Friday, December 22, 2017

A Legend or Was It? (Keisuke Kinoshita, 1963)

Kinuyo Tanaka and Shima Iwashita in A Legend or Was It?
Kieko Sonobe: Shima Iwashita
Yuri Shimizu: Mariko Kaga
Hideyuki Sonobe: Go Kato
Shiziku Sonobe: Kinuyo Tanaka
Shintaro Shimizu: Yoshi Kato
Goichi Takamori: Bunta Sugawara
Norio Sonobe: Tsutomu Matsukawa
Narrator: Osamu Takizawa

Director: Keisuke Kinoshita
Screenplay: Keisuke Kinoshita
Cinematography: Hiroshi Kusuda
Film editing: Yoshi Sugihara
Music: Chuji Kinoshita

Keisuke Kinoshita's A Legend or Was It? begins in an idyllic setting: a mountain valley in Hokkaido, gorgeously filmed in color, almost like a travelogue.
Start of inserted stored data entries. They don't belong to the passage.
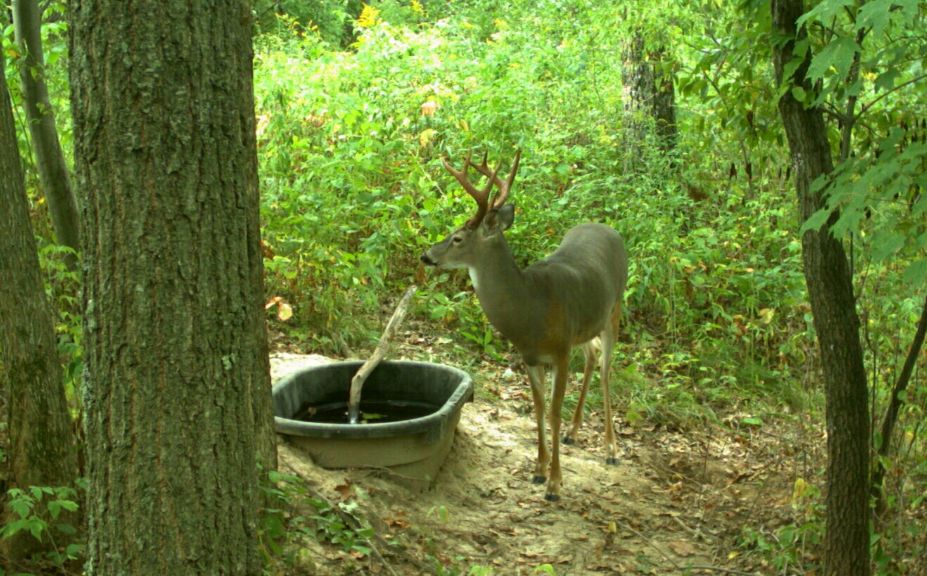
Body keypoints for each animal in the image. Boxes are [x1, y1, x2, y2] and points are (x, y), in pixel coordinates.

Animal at [422, 151, 632, 502]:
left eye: (458, 238)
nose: (426, 255)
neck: (530, 311)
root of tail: (609, 228)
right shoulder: (531, 358)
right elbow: (538, 410)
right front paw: (538, 470)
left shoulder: (559, 354)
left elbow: (553, 412)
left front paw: (555, 484)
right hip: (584, 325)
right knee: (591, 357)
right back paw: (574, 433)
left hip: (614, 308)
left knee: (605, 370)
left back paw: (611, 449)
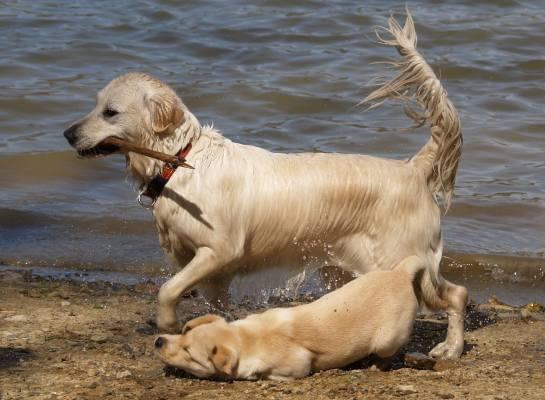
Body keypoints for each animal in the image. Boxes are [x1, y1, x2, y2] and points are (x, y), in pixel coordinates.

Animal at [154, 255, 438, 380]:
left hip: (388, 339)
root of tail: (401, 272)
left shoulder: (298, 367)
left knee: (390, 352)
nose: (158, 341)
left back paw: (376, 365)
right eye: (184, 332)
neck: (245, 338)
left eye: (189, 353)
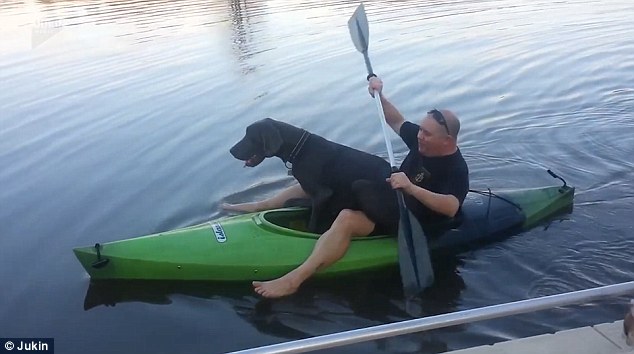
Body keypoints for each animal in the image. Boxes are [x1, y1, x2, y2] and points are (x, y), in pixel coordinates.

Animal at [230, 119, 398, 234]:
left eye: (249, 136)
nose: (231, 150)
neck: (299, 149)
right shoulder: (318, 197)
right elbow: (289, 201)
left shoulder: (323, 194)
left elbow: (312, 223)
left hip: (360, 185)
But the narrator -- a rather obtrusive and unnecessary presence in the film -- tells us that it wasn't always inhabited by the kindly villagers we see going about their chores today. The setting remains the same as the film switches to black and white and we're told that it's now the summer of 1945. War is nowhere in evidence, but it's an inescapable presence. The villagers know that Japan is about to lose, and they're looking for ways to vent their frustration at having supported a losing cause. They find one in a family, the Sonobes, who have moved there after their home in Tokyo was bombed out. Suspicious and resentful of "city folk" on their turf, the villagers make the Sonobes a target after the daughter, Kieko, breaks off an engagement to Goichi Takamori, the son of the powerful mayor of the village, a wealthy landlord. Kieko's brother, on leave from fighting, has recognized Goichi, with whom he once served, as having killed and raped civilians, and urged Kieko not to marry him. In revenge, Goichi destroys the Sonobes' crops and begins spreading malicious rumors about them. A mob forms and a small-scale civil war breaks out. A Legend or Was It? is a highly kinetic film in its later parts, and the score by the director's brother, Chuji Kinoshita, helps create the kind of tension that needs to be released in action. Like Ennio Morricone, who punctuated Sergio Leone's "Man With No Name" trilogy (196419651966), with pennywhistle tweets and percussion, Chuji Kinoshita's score relies heavily on simple, perhaps even primitive instruments, setting up a pounding repetitive sound to propel the action. It  has something of the hypnotic quality of Philip Glass's music, though without the variations that keep Glass's themes from complete monotony.  Critics commenting on A Legend or Was It? sometimes compare it to Fritz Lang's Fury (1936) for its portrait of vigilante mob justice. It's an unforgiving film, without Kinoshita's typical lapses into sentimentality, and an effective one.